Saturday marks the one-year anniversary of the 2002 Salt Lake City Winter Olympic Games. There will be a celebration at 6:30 p.m. in the Rice-Eccles Stadium’s south-end zone, where the Olympic Caldron will be commemorated and lit before a fireworks procession.
The ceremony will take place every Feb. 8 to remember the month-long celebration in February 2002, when it was actually cool to be in Salt Lake City. The ceremony will remind us that for 24 days, our town was the happening place to be.
The U campus benefitted enormously from the international celebration. Aside from showcasing the campus to the world during the opening and closing ceremonies, the Olympics enabled the U and the city as a whole to make out like bandits.
The Olympics helped the U in several very concrete ways:
*New dorms–While it was fun to chase rats and extract foot disease in the old dorms’ community showers, Chapel Glen and the new residence halls have a lot more to offer. Officers’ Circle was also renovated as part of the Olympic Village. The circle now houses students from a variety of majors and groups around campus.
*Legacy Bridge–Now, students don’t have to play frogger to cross Wasatch Avenue–what a concept! It’s true that a Legacy Crosswalk probably would have done the trick just fine, but we’ll take an expensive and elaborate bridge visible from the downtown area just the same.

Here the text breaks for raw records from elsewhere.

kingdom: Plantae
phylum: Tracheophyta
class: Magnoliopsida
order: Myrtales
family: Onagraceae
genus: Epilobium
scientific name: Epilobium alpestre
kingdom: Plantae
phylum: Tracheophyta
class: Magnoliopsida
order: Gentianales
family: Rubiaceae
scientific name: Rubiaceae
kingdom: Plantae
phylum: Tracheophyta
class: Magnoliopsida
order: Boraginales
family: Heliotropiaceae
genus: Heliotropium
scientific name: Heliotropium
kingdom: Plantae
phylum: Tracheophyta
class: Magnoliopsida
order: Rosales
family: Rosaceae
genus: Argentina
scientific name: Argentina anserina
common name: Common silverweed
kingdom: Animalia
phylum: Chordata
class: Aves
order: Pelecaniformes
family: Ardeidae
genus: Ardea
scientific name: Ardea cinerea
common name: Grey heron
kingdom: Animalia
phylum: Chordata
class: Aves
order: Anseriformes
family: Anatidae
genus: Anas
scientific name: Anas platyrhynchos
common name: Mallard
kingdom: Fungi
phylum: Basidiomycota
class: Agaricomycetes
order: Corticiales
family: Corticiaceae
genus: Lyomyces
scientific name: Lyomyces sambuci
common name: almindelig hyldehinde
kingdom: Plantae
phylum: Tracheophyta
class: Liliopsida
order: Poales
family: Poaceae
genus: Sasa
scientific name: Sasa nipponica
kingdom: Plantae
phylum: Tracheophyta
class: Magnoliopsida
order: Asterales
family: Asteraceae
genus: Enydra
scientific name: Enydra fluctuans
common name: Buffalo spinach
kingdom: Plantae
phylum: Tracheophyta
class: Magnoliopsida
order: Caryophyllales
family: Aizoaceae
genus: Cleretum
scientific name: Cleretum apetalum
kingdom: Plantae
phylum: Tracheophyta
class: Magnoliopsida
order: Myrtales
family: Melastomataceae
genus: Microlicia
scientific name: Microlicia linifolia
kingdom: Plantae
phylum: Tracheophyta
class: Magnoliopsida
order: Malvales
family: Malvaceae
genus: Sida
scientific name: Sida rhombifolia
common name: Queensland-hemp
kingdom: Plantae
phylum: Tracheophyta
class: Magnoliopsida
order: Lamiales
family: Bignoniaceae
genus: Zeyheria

*TRAX–The trolley pipeline was built so people could get from downtown to Rice-Eccles for the opening and closing ceremonies. Students now benefit from it every day.
*Rice-Eccles Stadium expansion–With a big lift from the Salt Lake Organizing Committee, Rice-Eccles was transformed from an experience in architectural history to a state-of-the-art football stadium.
*Relaxed liquor laws–This is probably the most important attribute the Olympics brought to Utah. Waiters can now present restaurant patrons with a wine list instead of waiting for patrons to ask for one.
Further parking problems and construction may still be a pain, but when students look at what we’ve been given, it’s worth it.